N’Zérékoré : la rivière Tilé, symbole d’un désastre écologique silencieux

N’Zérékoré : la rivière Tilé, symbole d’un désastre écologique silencieux

Autrefois source de vie à N’Zérékoré, la rivière Tilé est aujourd’hui transformée en décharge à ciel ouvert, symbole d’une urbanisation anarchique et d’un désengagement environnemental alarmant. Les habitants lancent un cri d’alerte.

Autrefois source d’eau potable et de vie pour les habitants de N’Zérékoré, la rivière Tilé est aujourd’hui méconnaissable. Transformée en décharge à ciel ouvert, elle cristallise les conséquences d’une urbanisation anarchique et d’un manque criant de politique environnementale viable. Les riverains, pris au piège d’un environnement pollué, appellent à l’aide.

De Bellevue à Nakoyakpala, la rivière Tilé étouffe sous les déchets ménagers. Longtemps considérée comme un joyau naturel de N’Zérékoré, cette rivière est désormais le théâtre d’une pollution massive qui menace non seulement l’écosystème local, mais aussi la santé des populations qui vivent à ses abords. « Tilé était autrefois une rivière poissonneuse, d’une propreté irréprochable. Son nom même, en langue kpèlè, signifie “abandonner le champ”, car nos parents y trouvaient tant de poissons qu’ils délaissaient parfois leurs activités agricoles pour pêcher », se souvient Edmond Gamys Zogbélémou, un vieil habitant de la ville. « Aujourd’hui, des habitations ont été érigées jusque dans le lit de la rivière. C’est l’homme qui l’a détruite. Ce cours d’eau est devenu une poubelle, et c’est une honte », s’indigne-t-il.

Sur les rives de Tilé, les plaintes se multiplient. Mohamed Kourouma dénonce les comportements inciviques. « Des gens viennent jeter des ordures dans la rivière. À la moindre pluie, les déchets envahissent nos maisons. L’odeur est insupportable. Nous demandons à la commune de nous aider à nettoyer Tilé », lance cet habitant d’un quartier riverain.
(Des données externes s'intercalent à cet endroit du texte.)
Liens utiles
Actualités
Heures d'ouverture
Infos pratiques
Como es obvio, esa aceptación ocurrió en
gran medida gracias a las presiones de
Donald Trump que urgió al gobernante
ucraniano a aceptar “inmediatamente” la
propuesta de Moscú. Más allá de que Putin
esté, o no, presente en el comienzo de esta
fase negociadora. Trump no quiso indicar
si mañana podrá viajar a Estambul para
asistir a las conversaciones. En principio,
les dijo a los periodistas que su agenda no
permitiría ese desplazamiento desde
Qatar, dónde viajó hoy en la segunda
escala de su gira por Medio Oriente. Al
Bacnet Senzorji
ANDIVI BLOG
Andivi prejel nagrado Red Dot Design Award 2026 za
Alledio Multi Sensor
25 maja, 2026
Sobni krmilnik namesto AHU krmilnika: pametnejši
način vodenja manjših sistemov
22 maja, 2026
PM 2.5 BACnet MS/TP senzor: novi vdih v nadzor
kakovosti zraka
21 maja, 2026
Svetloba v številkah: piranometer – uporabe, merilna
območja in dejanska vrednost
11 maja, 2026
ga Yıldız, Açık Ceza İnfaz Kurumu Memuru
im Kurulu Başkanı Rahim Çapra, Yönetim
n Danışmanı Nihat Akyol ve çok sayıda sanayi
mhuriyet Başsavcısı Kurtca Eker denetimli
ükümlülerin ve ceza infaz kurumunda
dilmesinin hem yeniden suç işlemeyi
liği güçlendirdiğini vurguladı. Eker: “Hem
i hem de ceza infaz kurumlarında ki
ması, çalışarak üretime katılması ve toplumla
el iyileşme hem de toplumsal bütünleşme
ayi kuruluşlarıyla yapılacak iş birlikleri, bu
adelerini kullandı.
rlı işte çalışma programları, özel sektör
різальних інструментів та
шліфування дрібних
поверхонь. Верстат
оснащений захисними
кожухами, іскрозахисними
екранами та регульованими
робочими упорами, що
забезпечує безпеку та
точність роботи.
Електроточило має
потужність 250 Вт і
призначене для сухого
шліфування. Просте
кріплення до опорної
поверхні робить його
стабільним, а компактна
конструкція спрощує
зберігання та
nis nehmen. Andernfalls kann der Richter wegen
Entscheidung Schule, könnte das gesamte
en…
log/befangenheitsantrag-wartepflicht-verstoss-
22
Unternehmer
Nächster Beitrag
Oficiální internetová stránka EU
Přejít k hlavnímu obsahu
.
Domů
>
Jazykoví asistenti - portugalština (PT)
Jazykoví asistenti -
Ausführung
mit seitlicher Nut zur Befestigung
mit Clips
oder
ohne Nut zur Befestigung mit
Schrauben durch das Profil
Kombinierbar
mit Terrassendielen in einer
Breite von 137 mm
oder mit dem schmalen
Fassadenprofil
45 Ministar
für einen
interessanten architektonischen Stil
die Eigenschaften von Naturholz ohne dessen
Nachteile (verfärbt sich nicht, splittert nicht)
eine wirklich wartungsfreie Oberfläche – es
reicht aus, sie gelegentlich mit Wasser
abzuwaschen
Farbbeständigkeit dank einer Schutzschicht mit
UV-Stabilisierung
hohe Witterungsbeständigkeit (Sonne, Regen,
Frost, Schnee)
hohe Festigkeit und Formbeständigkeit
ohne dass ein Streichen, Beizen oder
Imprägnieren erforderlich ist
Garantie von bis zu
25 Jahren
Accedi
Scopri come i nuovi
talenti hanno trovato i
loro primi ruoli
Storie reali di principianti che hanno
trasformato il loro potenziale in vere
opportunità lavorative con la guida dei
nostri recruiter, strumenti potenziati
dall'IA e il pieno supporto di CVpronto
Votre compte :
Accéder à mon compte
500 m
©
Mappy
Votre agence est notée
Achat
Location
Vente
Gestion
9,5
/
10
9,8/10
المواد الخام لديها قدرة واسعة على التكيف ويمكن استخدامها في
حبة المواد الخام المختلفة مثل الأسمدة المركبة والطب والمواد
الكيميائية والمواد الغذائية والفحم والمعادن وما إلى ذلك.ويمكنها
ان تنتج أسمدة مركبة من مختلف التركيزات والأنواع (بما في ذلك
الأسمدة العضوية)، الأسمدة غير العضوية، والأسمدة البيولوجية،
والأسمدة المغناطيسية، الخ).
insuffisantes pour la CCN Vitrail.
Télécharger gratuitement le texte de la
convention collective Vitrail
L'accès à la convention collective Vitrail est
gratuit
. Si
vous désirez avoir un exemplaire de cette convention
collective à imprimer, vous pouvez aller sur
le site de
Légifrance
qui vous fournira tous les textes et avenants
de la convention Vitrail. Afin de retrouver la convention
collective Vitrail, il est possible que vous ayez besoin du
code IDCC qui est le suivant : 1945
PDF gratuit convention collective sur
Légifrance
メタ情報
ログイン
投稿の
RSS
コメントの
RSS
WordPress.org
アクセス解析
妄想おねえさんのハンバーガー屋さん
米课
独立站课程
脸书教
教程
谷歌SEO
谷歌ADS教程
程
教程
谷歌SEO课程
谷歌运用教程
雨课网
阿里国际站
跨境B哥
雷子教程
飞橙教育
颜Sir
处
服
Pour certains, vivre à proximité de Tilé est devenu un calvaire. « Nous sommes fatigués. Si nous avions les moyens, nous aurions quitté cette zone depuis longtemps. Chaque année, nous subissons les inondations, aggravées par les déchets qui bouchent le lit de la rivière », confie Abdoulaye Baïlo Diallo, riverain.

L’homme à l’origine de son malheur…

Tilé

Les spécialistes pointent directement les effets des activités humaines. Pour Amadou Baïlo Baldé, environnementaliste, les causes sont claires. « Ce sont les activités anthropiques et l’urbanisation désordonnée de la ville qui ont détruit Tilé. Ce cours d’eau a été transformé en dépotoir. On y voit des amas d’ordures dans presque tous les quartiers traversés », fustige-t-il.

Et de rappeler les fonctions vitales que remplissait la rivière : « Tilé nous fournissait de l’eau, permettait la pêche, contribuait à la régulation climatique (…) Aujourd’hui, ces bénéfices ont disparu. Même les poissons qu’on y trouve sont impropres à la consommation ».

Les conséquences sanitaires et environnementales se font déjà ressentir. En 2016 et en 2019, des bâtiments se sont effondrés dans la zone, notamment à Yankadissa et Koutéyapoulou.

Face à cette réalité, Amadou Baïlo Baldé plaide pour une action urgente des autorités locales : « Quelle que soit l’initiative prise, si la mairie ne suit pas, elle sera vaine. Il faut interdire les constructions sur les berges, déguerpir les habitations illégales, reboiser les alentours et restaurer le lit de la rivière ».

Les autorités locales dépassées ?

Disant être consciente de l’urgence d’agir, la mairie de N’Zérékoré dit manquer de moyens pour mener à bien cette mission. « Nous connaissons tous l’importance de cette rivière pour la ville de N’Zérékoré, admet Nyakoye Georges Oscar Lamah, le président de la Délégation spéciale de N’Zérékoré. Dès le début de la saison pluvieuse, il y a eu des inondations dans quelques quartiers riverains. Avec nos petits moyens, nous avons cherché une machine pour curer la rivière et dégager les encombrants. Nous aimerions faire mieux, mais nous sommes limités en moyens. Nous faisons appel à l’État et aux personnes de bonne volonté pour nous aider à redonner vie à Tilé ».